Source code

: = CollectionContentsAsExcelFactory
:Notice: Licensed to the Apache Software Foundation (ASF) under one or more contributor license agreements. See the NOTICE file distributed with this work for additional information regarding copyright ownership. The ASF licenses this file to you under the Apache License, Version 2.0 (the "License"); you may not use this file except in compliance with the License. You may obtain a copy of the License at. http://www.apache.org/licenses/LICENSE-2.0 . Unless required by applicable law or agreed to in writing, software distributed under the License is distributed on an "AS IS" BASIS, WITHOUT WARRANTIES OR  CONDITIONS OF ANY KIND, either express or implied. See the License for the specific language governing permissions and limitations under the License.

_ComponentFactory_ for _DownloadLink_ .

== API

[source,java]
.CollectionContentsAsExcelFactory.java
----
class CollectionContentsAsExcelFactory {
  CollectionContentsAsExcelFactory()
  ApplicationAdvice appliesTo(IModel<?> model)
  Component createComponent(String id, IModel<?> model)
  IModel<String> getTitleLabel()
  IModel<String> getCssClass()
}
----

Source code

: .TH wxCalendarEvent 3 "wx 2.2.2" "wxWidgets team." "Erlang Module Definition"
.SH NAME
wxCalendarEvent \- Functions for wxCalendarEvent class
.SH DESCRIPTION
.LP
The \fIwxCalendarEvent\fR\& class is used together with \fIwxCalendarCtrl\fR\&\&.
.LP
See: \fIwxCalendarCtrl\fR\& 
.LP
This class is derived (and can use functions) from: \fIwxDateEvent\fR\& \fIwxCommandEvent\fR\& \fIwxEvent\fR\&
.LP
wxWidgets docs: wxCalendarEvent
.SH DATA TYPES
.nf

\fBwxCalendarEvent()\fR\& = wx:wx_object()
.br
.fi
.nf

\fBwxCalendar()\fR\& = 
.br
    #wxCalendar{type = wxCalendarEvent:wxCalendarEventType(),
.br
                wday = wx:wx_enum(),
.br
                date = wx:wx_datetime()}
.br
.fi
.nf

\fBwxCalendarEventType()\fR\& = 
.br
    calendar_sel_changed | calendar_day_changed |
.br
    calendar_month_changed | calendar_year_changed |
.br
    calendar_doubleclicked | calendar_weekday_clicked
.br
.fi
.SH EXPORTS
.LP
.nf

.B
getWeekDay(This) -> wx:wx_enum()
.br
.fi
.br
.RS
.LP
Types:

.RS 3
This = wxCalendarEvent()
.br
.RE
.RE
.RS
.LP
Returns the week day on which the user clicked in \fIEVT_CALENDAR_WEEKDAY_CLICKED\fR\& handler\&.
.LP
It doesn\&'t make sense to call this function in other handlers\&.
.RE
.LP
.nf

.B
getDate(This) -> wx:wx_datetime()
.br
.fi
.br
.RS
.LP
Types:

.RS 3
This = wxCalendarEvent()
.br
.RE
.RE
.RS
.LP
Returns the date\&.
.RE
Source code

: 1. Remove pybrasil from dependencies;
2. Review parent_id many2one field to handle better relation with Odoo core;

**********

• What to do
The answer should consist of the full listing, repeated exactly.

• Solution for this task
Source code

: = CollectionContentsAsExcelFactory
:Notice: Licensed to the Apache Software Foundation (ASF) under one or more contributor license agreements. See the NOTICE file distributed with this work for additional information regarding copyright ownership. The ASF licenses this file to you under the Apache License, Version 2.0 (the "License"); you may not use this file except in compliance with the License. You may obtain a copy of the License at. http://www.apache.org/licenses/LICENSE-2.0 . Unless required by applicable law or agreed to in writing, software distributed under the License is distributed on an "AS IS" BASIS, WITHOUT WARRANTIES OR  CONDITIONS OF ANY KIND, either express or implied. See the License for the specific language governing permissions and limitations under the License.

_ComponentFactory_ for _DownloadLink_ .

== API

[source,java]
.CollectionContentsAsExcelFactory.java
----
class CollectionContentsAsExcelFactory {
  CollectionContentsAsExcelFactory()
  ApplicationAdvice appliesTo(IModel<?> model)
  Component createComponent(String id, IModel<?> model)
  IModel<String> getTitleLabel()
  IModel<String> getCssClass()
}
----

Source code

: .TH wxCalendarEvent 3 "wx 2.2.2" "wxWidgets team." "Erlang Module Definition"
.SH NAME
wxCalendarEvent \- Functions for wxCalendarEvent class
.SH DESCRIPTION
.LP
The \fIwxCalendarEvent\fR\& class is used together with \fIwxCalendarCtrl\fR\&\&.
.LP
See: \fIwxCalendarCtrl\fR\& 
.LP
This class is derived (and can use functions) from: \fIwxDateEvent\fR\& \fIwxCommandEvent\fR\& \fIwxEvent\fR\&
.LP
wxWidgets docs: wxCalendarEvent
.SH DATA TYPES
.nf

\fBwxCalendarEvent()\fR\& = wx:wx_object()
.br
.fi
.nf

\fBwxCalendar()\fR\& = 
.br
    #wxCalendar{type = wxCalendarEvent:wxCalendarEventType(),
.br
                wday = wx:wx_enum(),
.br
                date = wx:wx_datetime()}
.br
.fi
.nf

\fBwxCalendarEventType()\fR\& = 
.br
    calendar_sel_changed | calendar_day_changed |
.br
    calendar_month_changed | calendar_year_changed |
.br
    calendar_doubleclicked | calendar_weekday_clicked
.br
.fi
.SH EXPORTS
.LP
.nf

.B
getWeekDay(This) -> wx:wx_enum()
.br
.fi
.br
.RS
.LP
Types:

.RS 3
This = wxCalendarEvent()
.br
.RE
.RE
.RS
.LP
Returns the week day on which the user clicked in \fIEVT_CALENDAR_WEEKDAY_CLICKED\fR\& handler\&.
.LP
It doesn\&'t make sense to call this function in other handlers\&.
.RE
.LP
.nf

.B
getDate(This) -> wx:wx_datetime()
.br
.fi
.br
.RS
.LP
Types:

.RS 3
This = wxCalendarEvent()
.br
.RE
.RE
.RS
.LP
Returns the date\&.
.RE
Source code

: 1. Remove pybrasil from dependencies;
2. Review parent_id many2one field to handle better relation with Odoo core;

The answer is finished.